## EXERCISE DESCRIPTION
In the passage on bivalves and microplastics, copy everything from "Unfortunately, mussels and" down to "not yet known.", substituting "mollusks" for "shellfish".

EXCERPT TO READ Block Start

According to the World Health Organization, the most commonly encountered POPs are pesticides, industrial chemicals, and unintentional by-products of many industrial processes, such as DDT, PCB and PCDD, respectively. Recently, some scientists suggest also using bivalves as bioindicators for plastics pollution in the ocean.
According to the Ward lab, the criteria for a good microplastics bioindicator species include (1) being ubiquitous and relatively easy to collect; (2) interacting significantly with the surrounding environment through particle-feeding processes; and (3) ingesting, without bias, the majority of plastic particles in the environment.
Therefore, says Mladinich, “We should reconsider using bivalves as bioindicators for microplastics pollution, because as this study shows they capture, ingest, and reject plastic particles differentially. Bivalves are not consuming particles passively; they have selection mechanisms and bias.”
“If you went out and opened up a mussel or oyster and counted all the types and sizes of microplastic particles, you would not be getting an accurate representation of the microplastic load in that area,” added Griffin. “We should investigate other filter feeders that better satisfy our criteria.”
Unfortunately, mussels and oysters do not follow these criteria because they selectively consume some microplastics over others. Additional studies suggest that most plastics do not accumulate in shellfish tissues because they are readily eliminated on short timescales. “Our study supports the idea that many plastic particles encountered by bivalves are either rejected prior to ingestion or rapidly egested in feces, so the instantaneous microplastic body burden of the animals is low,” explains Dr. Ward. Nonetheless, long-term effects of a low microplastic body burden in bivalves are not yet known.
More experiments are being conducted by Dr. Ward and his students that explore the impacts of microplastics on the gut microbiome of mussels, the selection of microscopic fibers depending on size and polymer type, and other topics.

EXCERPT TO READ Block End
MATERIAL SUPPLIED Block Start

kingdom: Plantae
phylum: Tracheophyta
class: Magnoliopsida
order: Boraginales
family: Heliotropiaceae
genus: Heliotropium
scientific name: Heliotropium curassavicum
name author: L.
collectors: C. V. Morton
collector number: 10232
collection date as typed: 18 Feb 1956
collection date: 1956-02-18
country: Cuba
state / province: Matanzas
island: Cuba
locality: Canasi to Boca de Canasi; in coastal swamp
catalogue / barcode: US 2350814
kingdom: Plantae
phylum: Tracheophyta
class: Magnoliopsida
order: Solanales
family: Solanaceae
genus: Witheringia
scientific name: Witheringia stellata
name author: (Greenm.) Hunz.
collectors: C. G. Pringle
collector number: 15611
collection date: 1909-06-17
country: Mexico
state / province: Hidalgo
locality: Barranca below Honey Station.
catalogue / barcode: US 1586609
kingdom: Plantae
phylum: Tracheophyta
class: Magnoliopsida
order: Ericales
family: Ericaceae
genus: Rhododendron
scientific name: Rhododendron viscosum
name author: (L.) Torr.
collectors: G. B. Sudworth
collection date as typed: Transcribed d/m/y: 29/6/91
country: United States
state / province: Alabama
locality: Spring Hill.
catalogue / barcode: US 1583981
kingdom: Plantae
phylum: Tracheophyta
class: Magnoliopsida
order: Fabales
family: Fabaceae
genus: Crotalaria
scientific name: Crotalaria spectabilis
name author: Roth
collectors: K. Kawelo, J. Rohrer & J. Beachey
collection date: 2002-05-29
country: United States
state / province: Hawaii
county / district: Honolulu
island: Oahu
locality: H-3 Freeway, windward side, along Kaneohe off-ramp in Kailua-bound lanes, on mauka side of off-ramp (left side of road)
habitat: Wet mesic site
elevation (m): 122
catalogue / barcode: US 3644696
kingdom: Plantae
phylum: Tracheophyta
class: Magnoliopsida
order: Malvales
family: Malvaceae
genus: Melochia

MATERIAL SUPPLIED Block End

## COMPLETED TASK
Unfortunately, mussels and oysters do not follow these criteria because they selectively consume some microplastics over others. Additional studies suggest that most plastics do not accumulate in mollusks tissues because they are readily eliminated on short timescales. “Our study supports the idea that many plastic particles encountered by bivalves are either rejected prior to ingestion or rapidly egested in feces, so the instantaneous microplastic body burden of the animals is low,” explains Dr. Ward. Nonetheless, long-term effects of a low microplastic body burden in bivalves are not yet known.